Work item
Please print the whole of the listing that follows exactly.
== == ==
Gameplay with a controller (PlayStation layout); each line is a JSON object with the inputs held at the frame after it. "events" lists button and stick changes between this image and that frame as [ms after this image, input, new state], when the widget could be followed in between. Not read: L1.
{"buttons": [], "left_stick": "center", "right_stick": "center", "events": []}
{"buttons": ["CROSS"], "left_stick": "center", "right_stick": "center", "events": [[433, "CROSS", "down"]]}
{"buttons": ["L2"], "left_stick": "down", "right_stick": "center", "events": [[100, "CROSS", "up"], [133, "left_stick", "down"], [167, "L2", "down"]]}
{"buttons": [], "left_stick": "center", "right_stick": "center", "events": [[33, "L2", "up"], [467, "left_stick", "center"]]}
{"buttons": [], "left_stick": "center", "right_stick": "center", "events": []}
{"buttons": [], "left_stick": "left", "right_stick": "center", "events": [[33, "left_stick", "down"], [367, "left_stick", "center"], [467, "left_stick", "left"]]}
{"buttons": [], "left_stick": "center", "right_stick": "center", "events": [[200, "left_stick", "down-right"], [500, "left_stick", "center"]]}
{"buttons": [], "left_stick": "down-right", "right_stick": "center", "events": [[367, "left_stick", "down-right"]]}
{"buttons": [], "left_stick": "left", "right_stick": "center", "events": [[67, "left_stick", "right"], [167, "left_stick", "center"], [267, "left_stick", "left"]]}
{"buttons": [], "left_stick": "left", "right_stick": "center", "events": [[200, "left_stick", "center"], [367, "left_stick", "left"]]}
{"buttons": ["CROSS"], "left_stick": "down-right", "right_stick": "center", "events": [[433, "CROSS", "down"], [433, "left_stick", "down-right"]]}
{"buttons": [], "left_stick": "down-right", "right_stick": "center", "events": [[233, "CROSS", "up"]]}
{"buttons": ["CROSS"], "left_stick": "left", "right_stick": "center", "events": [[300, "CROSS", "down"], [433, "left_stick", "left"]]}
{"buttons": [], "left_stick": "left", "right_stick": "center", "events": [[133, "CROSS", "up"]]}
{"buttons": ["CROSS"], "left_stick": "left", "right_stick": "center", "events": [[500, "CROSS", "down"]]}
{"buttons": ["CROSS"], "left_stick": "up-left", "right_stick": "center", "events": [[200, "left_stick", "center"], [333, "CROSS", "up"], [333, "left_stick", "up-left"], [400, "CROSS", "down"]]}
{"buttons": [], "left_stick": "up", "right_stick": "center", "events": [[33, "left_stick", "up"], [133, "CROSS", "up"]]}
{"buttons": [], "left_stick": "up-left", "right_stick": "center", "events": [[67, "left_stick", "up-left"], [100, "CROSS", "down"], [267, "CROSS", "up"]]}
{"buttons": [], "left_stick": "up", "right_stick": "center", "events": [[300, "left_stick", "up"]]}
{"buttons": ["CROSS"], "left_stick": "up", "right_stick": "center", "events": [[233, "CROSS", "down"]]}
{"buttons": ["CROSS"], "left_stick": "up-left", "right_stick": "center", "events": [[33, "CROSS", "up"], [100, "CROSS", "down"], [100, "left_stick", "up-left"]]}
== == ==
Task output
Gameplay with a controller (PlayStation layout); each line is a JSON object with the inputs held at the frame after it. "events" lists button and stick changes between this image and that frame as [ms after this image, input, new state], when the widget could be followed in between. Not read: L1.
{"buttons": [], "left_stick": "center", "right_stick": "center", "events": []}
{"buttons": ["CROSS"], "left_stick": "center", "right_stick": "center", "events": [[433, "CROSS", "down"]]}
{"buttons": ["L2"], "left_stick": "down", "right_stick": "center", "events": [[100, "CROSS", "up"], [133, "left_stick", "down"], [167, "L2", "down"]]}
{"buttons": [], "left_stick": "center", "right_stick": "center", "events": [[33, "L2", "up"], [467, "left_stick", "center"]]}
{"buttons": [], "left_stick": "center", "right_stick": "center", "events": []}
{"buttons": [], "left_stick": "left", "right_stick": "center", "events": [[33, "left_stick", "down"], [367, "left_stick", "center"], [467, "left_stick", "left"]]}
{"buttons": [], "left_stick": "center", "right_stick": "center", "events": [[200, "left_stick", "down-right"], [500, "left_stick", "center"]]}
{"buttons": [], "left_stick": "down-right", "right_stick": "center", "events": [[367, "left_stick", "down-right"]]}
{"buttons": [], "left_stick": "left", "right_stick": "center", "events": [[67, "left_stick", "right"], [167, "left_stick", "center"], [267, "left_stick", "left"]]}
{"buttons": [], "left_stick": "left", "right_stick": "center", "events": [[200, "left_stick", "center"], [367, "left_stick", "left"]]}
{"buttons": ["CROSS"], "left_stick": "down-right", "right_stick": "center", "events": [[433, "CROSS", "down"], [433, "left_stick", "down-right"]]}
{"buttons": [], "left_stick": "down-right", "right_stick": "center", "events": [[233, "CROSS", "up"]]}
{"buttons": ["CROSS"], "left_stick": "left", "right_stick": "center", "events": [[300, "CROSS", "down"], [433, "left_stick", "left"]]}
{"buttons": [], "left_stick": "left", "right_stick": "center", "events": [[133, "CROSS", "up"]]}
{"buttons": ["CROSS"], "left_stick": "left", "right_stick": "center", "events": [[500, "CROSS", "down"]]}
{"buttons": ["CROSS"], "left_stick": "up-left", "right_stick": "center", "events": [[200, "left_stick", "center"], [333, "CROSS", "up"], [333, "left_stick", "up-left"], [400, "CROSS", "down"]]}
{"buttons": [], "left_stick": "up", "right_stick": "center", "events": [[33, "left_stick", "up"], [133, "CROSS", "up"]]}
{"buttons": [], "left_stick": "up-left", "right_stick": "center", "events": [[67, "left_stick", "up-left"], [100, "CROSS", "down"], [267, "CROSS", "up"]]}
{"buttons": [], "left_stick": "up", "right_stick": "center", "events": [[300, "left_stick", "up"]]}
{"buttons": ["CROSS"], "left_stick": "up", "right_stick": "center", "events": [[233, "CROSS", "down"]]}
{"buttons": ["CROSS"], "left_stick": "up-left", "right_stick": "center", "events": [[33, "CROSS", "up"], [100, "CROSS", "down"], [100, "left_stick", "up-left"]]}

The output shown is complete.